Yeah, all good stuff I agree with. I hate seeing unnecessary abuse/rage - basically anything physical done to a machine that is not doing anything to keep the ball in play. Don't like seeing bang backs either even if they do keep the ball in play, this is something I'll just never even try to learn.
I think there was a point for a couple of weeks in my pinball life where I started pushing my machines out of rage upon draining when they were being repeatedly nasty to me, but I realized it was pointless and stupid. I also saw some other players doing this after every single ball drain and realized what tools they looked like. So instead of getting mad I now redirect my emotion to disappointment on ball end and hang my head in shame to save the machine the abuse.

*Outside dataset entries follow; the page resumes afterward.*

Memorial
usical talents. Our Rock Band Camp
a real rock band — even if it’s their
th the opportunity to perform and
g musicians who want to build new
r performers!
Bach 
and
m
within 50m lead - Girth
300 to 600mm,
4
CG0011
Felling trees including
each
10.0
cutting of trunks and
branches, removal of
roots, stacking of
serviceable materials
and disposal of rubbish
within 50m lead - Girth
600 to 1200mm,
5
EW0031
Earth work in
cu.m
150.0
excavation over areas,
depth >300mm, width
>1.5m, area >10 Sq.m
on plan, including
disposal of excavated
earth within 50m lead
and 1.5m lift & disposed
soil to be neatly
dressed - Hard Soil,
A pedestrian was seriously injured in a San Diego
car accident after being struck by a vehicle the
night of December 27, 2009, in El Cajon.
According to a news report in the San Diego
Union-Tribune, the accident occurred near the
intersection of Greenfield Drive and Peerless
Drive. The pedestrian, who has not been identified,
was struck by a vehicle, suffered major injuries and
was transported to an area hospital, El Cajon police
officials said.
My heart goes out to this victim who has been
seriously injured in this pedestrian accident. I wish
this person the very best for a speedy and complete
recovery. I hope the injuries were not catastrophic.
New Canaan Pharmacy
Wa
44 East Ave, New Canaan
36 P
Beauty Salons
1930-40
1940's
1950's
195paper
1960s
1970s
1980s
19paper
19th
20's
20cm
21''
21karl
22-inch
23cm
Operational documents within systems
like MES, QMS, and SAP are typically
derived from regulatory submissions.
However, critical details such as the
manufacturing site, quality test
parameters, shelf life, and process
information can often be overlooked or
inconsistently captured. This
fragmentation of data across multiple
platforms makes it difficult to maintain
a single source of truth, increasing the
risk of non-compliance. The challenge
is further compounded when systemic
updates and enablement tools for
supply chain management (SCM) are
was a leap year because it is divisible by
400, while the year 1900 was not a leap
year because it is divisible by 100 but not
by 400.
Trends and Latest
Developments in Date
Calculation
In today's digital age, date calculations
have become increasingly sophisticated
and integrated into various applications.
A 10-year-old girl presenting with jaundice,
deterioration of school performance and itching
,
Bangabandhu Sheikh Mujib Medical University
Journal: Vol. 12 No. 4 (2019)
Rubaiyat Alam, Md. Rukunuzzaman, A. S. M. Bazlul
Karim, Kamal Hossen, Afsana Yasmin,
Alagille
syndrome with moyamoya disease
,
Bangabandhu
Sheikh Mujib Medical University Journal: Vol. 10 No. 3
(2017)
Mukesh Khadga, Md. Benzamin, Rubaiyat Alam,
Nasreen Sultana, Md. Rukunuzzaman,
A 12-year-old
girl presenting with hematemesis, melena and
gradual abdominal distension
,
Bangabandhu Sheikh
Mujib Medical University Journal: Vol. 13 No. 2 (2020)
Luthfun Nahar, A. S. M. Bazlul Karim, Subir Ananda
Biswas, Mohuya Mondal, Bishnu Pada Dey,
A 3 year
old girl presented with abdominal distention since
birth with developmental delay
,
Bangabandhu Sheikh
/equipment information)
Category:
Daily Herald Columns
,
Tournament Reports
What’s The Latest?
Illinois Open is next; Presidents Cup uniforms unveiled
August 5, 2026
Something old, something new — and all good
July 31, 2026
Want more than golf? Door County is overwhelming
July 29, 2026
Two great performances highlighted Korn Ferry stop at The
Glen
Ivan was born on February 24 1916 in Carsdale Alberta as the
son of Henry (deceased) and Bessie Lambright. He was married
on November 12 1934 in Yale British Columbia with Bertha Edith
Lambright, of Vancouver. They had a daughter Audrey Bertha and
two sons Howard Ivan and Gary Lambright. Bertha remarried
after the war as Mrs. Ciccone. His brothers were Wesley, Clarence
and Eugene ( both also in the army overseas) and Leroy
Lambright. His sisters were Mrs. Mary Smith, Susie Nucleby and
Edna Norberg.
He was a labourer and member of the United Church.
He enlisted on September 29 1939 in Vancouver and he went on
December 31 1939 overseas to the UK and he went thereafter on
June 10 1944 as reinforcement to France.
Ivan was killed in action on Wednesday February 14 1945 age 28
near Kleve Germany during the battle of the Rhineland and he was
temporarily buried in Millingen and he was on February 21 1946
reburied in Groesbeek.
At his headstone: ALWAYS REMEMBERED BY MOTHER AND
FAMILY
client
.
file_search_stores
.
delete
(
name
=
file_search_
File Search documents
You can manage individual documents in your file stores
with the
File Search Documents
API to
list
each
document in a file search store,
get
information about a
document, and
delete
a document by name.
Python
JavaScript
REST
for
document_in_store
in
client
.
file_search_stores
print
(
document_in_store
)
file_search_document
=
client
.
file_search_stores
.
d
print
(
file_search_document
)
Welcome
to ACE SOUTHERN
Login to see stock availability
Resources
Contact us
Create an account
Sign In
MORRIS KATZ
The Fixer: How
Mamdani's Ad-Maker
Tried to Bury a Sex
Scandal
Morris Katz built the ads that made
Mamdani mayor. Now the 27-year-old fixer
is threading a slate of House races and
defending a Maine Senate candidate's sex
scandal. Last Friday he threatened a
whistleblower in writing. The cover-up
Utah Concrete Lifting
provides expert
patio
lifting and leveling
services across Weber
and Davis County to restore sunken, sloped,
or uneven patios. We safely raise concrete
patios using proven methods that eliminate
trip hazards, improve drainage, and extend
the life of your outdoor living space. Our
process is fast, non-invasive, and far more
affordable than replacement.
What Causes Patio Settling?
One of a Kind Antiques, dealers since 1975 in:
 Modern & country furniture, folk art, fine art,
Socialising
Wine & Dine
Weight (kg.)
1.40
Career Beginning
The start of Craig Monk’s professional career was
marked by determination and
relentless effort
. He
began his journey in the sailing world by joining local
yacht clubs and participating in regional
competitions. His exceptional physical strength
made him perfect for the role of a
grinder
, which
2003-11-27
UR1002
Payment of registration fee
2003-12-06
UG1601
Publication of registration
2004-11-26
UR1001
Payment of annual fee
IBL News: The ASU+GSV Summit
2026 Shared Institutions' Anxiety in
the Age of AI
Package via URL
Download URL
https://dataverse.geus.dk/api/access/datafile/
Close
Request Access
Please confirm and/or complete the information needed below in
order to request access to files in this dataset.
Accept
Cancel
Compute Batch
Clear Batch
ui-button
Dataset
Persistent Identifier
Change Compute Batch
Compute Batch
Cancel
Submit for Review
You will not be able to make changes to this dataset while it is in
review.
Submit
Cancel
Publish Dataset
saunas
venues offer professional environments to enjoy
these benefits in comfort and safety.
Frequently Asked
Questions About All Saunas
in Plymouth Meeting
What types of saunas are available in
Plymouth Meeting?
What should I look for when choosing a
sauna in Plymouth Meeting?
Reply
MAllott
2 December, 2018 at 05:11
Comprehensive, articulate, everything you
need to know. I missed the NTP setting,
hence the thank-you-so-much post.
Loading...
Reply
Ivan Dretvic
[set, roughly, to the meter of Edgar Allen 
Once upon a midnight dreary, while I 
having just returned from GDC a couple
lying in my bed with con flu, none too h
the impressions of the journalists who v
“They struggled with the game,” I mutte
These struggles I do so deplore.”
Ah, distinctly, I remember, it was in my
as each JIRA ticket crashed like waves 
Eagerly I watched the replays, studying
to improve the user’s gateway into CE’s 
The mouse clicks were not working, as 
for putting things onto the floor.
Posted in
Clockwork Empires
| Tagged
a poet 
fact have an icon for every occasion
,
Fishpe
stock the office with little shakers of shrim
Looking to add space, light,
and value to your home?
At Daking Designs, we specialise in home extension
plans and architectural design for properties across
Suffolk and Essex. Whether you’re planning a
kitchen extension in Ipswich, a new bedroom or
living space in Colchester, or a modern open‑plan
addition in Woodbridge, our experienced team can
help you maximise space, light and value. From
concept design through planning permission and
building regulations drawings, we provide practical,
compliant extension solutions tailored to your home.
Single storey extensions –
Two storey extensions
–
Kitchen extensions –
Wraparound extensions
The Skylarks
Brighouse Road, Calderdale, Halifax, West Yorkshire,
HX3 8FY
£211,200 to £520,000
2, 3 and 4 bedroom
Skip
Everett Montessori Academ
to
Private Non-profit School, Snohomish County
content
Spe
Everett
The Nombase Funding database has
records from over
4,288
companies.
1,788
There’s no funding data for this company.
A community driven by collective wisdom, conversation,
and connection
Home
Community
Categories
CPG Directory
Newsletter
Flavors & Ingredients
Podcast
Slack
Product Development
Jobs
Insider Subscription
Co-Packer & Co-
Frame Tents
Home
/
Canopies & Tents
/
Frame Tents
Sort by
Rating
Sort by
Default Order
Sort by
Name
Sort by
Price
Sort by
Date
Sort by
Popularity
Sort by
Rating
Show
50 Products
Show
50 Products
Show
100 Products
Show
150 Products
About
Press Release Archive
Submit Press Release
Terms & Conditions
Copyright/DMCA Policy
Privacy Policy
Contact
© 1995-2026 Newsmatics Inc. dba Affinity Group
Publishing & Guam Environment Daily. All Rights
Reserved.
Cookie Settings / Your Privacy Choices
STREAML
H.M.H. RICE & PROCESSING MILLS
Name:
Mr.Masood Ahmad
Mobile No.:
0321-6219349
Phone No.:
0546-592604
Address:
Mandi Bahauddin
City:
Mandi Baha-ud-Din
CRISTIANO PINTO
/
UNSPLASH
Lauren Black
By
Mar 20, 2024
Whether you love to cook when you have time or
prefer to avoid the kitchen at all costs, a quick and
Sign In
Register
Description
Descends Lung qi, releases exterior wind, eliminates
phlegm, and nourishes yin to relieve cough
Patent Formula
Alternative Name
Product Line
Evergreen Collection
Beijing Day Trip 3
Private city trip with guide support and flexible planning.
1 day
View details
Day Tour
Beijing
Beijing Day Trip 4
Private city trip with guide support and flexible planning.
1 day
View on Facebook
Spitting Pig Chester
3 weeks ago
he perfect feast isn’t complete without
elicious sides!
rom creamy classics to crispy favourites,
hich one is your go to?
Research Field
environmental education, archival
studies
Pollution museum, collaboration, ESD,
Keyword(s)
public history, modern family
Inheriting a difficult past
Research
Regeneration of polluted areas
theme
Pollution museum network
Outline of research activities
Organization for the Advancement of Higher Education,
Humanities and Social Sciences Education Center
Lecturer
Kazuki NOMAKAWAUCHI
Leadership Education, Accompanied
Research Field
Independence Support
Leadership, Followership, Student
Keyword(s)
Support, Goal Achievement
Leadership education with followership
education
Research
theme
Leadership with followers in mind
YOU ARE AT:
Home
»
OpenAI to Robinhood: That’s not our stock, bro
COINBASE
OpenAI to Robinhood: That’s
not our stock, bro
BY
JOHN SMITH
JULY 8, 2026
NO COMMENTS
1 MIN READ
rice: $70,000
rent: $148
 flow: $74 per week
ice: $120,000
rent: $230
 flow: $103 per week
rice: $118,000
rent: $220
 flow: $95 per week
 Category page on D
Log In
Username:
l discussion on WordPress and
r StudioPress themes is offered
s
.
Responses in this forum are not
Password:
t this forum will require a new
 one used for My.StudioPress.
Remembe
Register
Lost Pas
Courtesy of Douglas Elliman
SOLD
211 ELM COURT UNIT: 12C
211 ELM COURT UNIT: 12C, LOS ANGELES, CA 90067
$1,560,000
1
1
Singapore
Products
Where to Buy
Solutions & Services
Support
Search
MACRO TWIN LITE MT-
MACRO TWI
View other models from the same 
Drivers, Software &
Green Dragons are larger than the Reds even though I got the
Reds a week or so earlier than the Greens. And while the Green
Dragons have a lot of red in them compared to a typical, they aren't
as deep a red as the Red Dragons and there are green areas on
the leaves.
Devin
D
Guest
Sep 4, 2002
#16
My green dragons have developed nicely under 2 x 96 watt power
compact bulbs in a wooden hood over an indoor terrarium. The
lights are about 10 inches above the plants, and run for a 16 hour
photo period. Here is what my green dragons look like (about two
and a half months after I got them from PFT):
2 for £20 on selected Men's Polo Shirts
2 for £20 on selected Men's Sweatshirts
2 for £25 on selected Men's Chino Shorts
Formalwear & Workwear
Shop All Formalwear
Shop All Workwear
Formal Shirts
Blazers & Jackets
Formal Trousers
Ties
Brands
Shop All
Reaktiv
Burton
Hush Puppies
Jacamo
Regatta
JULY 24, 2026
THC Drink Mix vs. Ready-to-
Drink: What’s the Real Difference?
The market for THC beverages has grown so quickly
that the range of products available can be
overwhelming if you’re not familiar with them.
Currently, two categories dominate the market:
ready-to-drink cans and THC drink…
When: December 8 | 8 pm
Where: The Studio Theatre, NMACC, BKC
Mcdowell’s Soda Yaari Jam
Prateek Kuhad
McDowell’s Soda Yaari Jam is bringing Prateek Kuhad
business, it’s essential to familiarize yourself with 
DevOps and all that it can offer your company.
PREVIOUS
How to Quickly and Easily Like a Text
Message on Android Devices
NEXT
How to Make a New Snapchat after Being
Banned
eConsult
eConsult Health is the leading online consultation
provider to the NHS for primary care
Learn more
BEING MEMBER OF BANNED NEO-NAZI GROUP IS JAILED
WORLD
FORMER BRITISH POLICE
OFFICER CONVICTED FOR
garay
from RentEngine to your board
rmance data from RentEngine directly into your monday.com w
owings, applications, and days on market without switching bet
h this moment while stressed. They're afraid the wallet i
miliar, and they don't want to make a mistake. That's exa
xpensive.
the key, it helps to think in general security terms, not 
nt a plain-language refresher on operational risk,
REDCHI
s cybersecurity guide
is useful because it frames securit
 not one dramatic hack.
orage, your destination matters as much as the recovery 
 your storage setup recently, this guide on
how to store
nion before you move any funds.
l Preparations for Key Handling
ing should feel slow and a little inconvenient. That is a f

It's funny to read the wedding ring slap save comment as well, as I pretty much took my wedding band off for good once I brought some machines into my house. Even without the slaps I just worry it will scuff the machine (and the band) up eventually. I always treat other people's machines better than my own as well, and even with my own I am very mindful to do nothing to them that will actually cause cosmetic damage, even a small scratch - I like to keep everything minty.
It's actually taken me the couple of years of playing to work the courage up to regularly slap and nudge and even slide a machine around hard enough to have some success in tournaments. If you are playing opponents in a pub with loose tilt on a tile floor and everyone is slide saving and it seems to be accepted behaviour, it's just something you have to do to keep in the race and there really isn't any harm in it. At these same pub tournaments I've seen operators treat their machines WAY worse than I would ever treat a machine to free a stuck ball, etc. Their machine, so their choice, but in general the on-location pub playing crowd that likely doesn't own a machine of their own that seems to treat the machines worse around where I play.
I was also just watching some expo tournament qualifying coverage and saw some strange behaviour I'd never seen at any other tournament. It seemed many players who were going to have a void result would intentionally tilt the machine before walking away. While I don't think the machine is suffering any damage from this, it sure seemed like an A-hole thing to do to the next player up to leave the tilt bob swinging like that, perhaps to gain a competitive advantage. Just curious why this was rampant at expo, and I didn't see this happen once at two other circuit events I played at? I hope it's not some kind of new trend.